黄体ホルモン製剤も、子宮内膜組織の増殖を抑える効果があり、嚢胞の進行抑制に用いられます。不正出血や体重増加といった副作用が生じることがありますが、長期使用が可能な場合もあります。
手術療法の選択肢
手術療法は、嚢胞が大きい場合、薬物療法で効果が得られない場合、不妊治療を優先する場合、悪性化が疑われる場合などに検討されます。手術には大きく分けて、嚢胞のみを摘出する嚢胞摘出術と、卵巣ごと摘出する卵巣摘出術があります。
嚢胞摘出術は、正常な卵巣組織をできるだけ温存しながら嚢胞を取り除く方法です。腹腔鏡下手術が主流で、小さな傷で済むため回復が早く、入院期間も短縮されます。妊娠を希望する方にとっては、卵巣機能を温存できる利点がありますが、再発のリスクは残ります。

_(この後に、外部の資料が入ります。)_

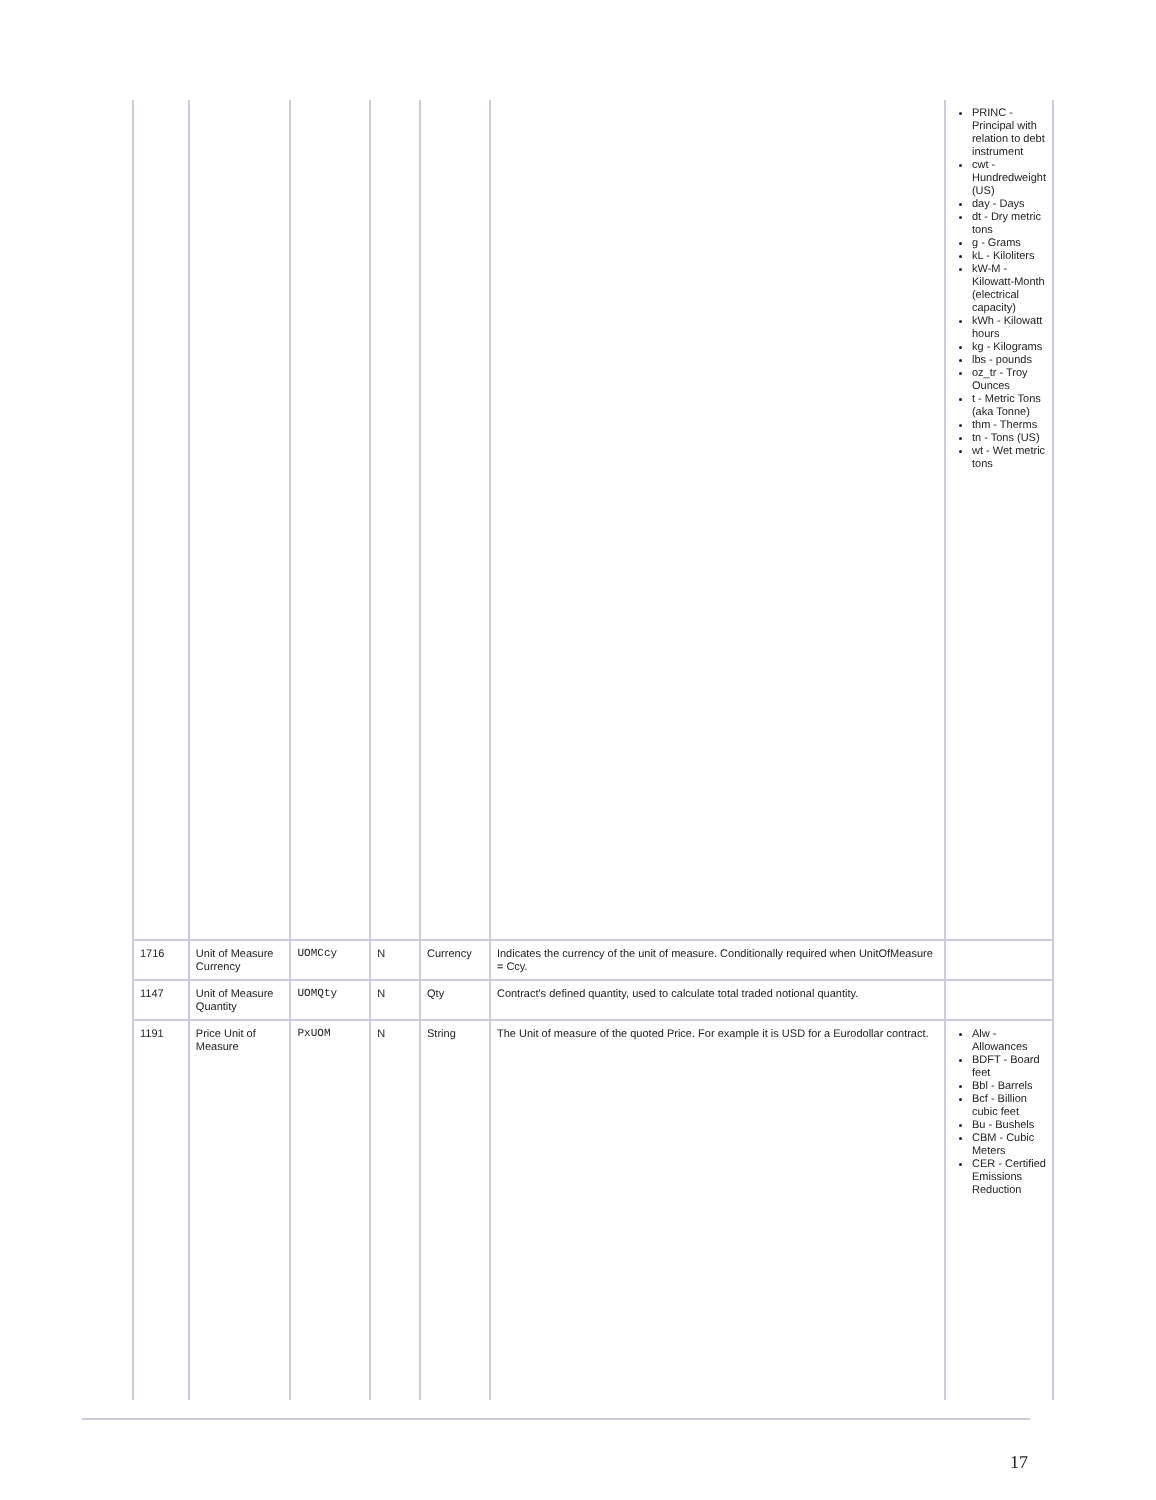| | | | | | | PRINC - Principal with relation to debt instrument cwt - Hundredweight (US) day - Days dt - Dry metric tons g - Grams kL - Kiloliters kW-M - Kilowatt-Month (electrical capacity) kWh - Kilowatt hours kg - Kilograms lbs - pounds oz_tr - Troy Ounces t - Metric Tons (aka Tonne) thm - Therms tn - Tons (US) wt - Wet metric tons |
| 1716 | Unit of Measure Currency | UOMCcy | N | Currency | Indicates the currency of the unit of measure. Conditionally required when UnitOfMeasure = Ccy. | |
| 1147 | Unit of Measure Quantity | UOMQty | N | Qty | Contract's defined quantity, used to calculate total traded notional quantity. | |
| 1191 | Price Unit of Measure | PxUOM | N | String | The Unit of measure of the quoted Price. For example it is USD for a Eurodollar contract. | Alw - Allowances BDFT - Board feet Bbl - Barrels Bcf - Billion cubic feet Bu - Bushels CBM - Cubic Meters CER - Certified Emissions Reduction |
17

"付属器摘出術"は、嚢胞が非常に大きい場合や、正常な卵巣組織がほとんど残っていない場合、悪性化のリスクが高い場合に選択されます。片側の卵巣を摘出しても、もう一方の卵巣が正常に機能していれば、妊娠の可能性は残されますが、両側摘出となると自然妊娠は困難になります。
手術後は、再発予防のために薬物療法を併用することが一般的です。ホルモン療法を継続することで、残存する子宮内膜症病変の活動を抑え、再発リスクを低減させます。